SkyGrid whitepaper looks to blockchain technology to support safe operation of unmanned vehicles at scale

A whitepaper released by drone service provider SkyGrid says blockchain technology can help ensure the traceability and accountability of drones at scale. According to the company, blockchain technology can provide the equivalent of “a tamper-proof digital black block”.

SkyGrid identifies key challenges to keeping the skies safe and provide drone operators with equitable airspace access, particularly in high-risk areas near airports and urban environments.

The first challenge is real-time awareness of all current and planned unmanned flights. This requires drone operators to share a detailed record of their intended flight paths, position tracks, flight status, and any route changes during flight. These details must be accurate and up to date to optimize the airspace and pre-empt unnecessary deconfliction with other aircraft. However, this process becomes increasingly difficult as businesses autonomously operate a larger volume of drones to deliver packages, survey pipelines, monitor crops, and more.

The second challenge is flight auditability. The industry needs assurance of the security and integrity of data exchanged between drone operators, authorities, and service suppliers. Manned aviation relies on technology such as radar and black box recorders to meet these requirements.

SkyGrid argues blockchain technology offers a solution for the unmanned sector.

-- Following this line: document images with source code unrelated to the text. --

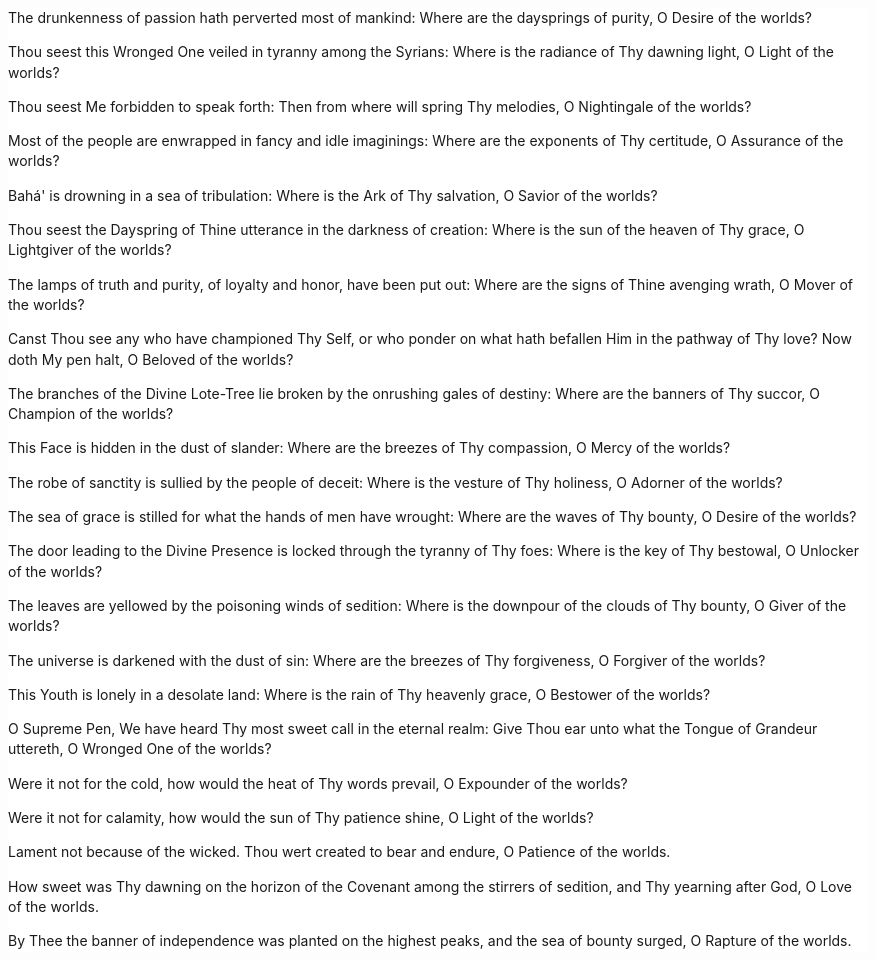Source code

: The drunkenness of passion hath perverted most of mankind: Where are the daysprings of purity, O Desire of the worlds?  
  
Thou seest this Wronged One veiled in tyranny among the Syrians: Where is the radiance of Thy dawning light, O Light of the worlds?  
  
Thou seest Me forbidden to speak forth: Then from where will spring Thy melodies, O Nightingale of the worlds?  
  
Most of the people are enwrapped in fancy and idle imaginings: Where are the exponents of Thy certitude, O Assurance of the worlds?  
  
Bahá' is drowning in a sea of tribulation: Where is the Ark of Thy salvation, O Savior of the worlds?  
  
Thou seest the Dayspring of Thine utterance in the darkness of creation: Where is the sun of the heaven of Thy grace, O Lightgiver of the worlds?  
  
The lamps of truth and purity, of loyalty and honor, have been put out: Where are the signs of Thine avenging wrath, O Mover of the worlds?  
  
Canst Thou see any who have championed Thy Self, or who ponder on what hath befallen Him in the pathway of Thy love? Now doth My pen halt, O Beloved of the worlds?  
  
The branches of the Divine Lote-Tree lie broken by the onrushing gales of destiny: Where are the banners of Thy succor, O Champion of the worlds?  
  
This Face is hidden in the dust of slander: Where are the breezes of Thy compassion, O Mercy of the worlds?  
  
The robe of sanctity is sullied by the people of deceit: Where is the vesture of Thy holiness, O Adorner of the worlds?  
  
The sea of grace is stilled for what the hands of men have wrought: Where are the waves of Thy bounty, O Desire of the worlds?  
  
The door leading to the Divine Presence is locked through the tyranny of Thy foes: Where is the key of Thy bestowal, O Unlocker of the worlds?  
  
The leaves are yellowed by the poisoning winds of sedition: Where is the downpour of the clouds of Thy bounty, O Giver of the worlds?  
  
The universe is darkened with the dust of sin: Where are the breezes of Thy forgiveness, O Forgiver of the worlds?  
  
This Youth is lonely in a desolate land: Where is the rain of Thy heavenly grace, O Bestower of the worlds?  
  
O Supreme Pen, We have heard Thy most sweet call in the eternal realm: Give Thou ear unto what the Tongue of Grandeur uttereth, O Wronged One of the worlds?  
  
Were it not for the cold, how would the heat of Thy words prevail, O Expounder of the worlds?  
  
Were it not for calamity, how would the sun of Thy patience shine, O Light of the worlds?  
  
Lament not because of the wicked. Thou wert created to bear and endure, O Patience of the worlds.  
  
How sweet was Thy dawning on the horizon of the Covenant among the stirrers of sedition, and Thy yearning after God, O Love of the worlds.  
  
By Thee the banner of independence was planted on the highest peaks, and the sea of bounty surged, O Rapture of the worlds.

According to the company, “blockchain provides a distributed ledger of immutable records stored in a decentralized database. this technology can simplify the process of sharing accurate, up-to-date flight data with authorities by assigning a unique ID to every unmanned aircraft and maintaining a real-time record of each drone’s status, flight details (e.g., altitude, coordinates), operator, and maintenance history.

“This approach enables a common operating picture recorded securely, accurately, and permanently on a digital ledger. In a blockchain, each flight log is linked to the previous log with cryptography so they can’t be altered retroactively. That means authorities can analyse flight data in the wake of an incident and hold operators accountable with certainty the data hasn’t been tampered with.

“The use of private keys ensures only authorized parties have access to confidential data, such as flight plans, operator details, and payload information. This gives businesses assurances their operational data won’t be accessed or intercepted by a malicious actor.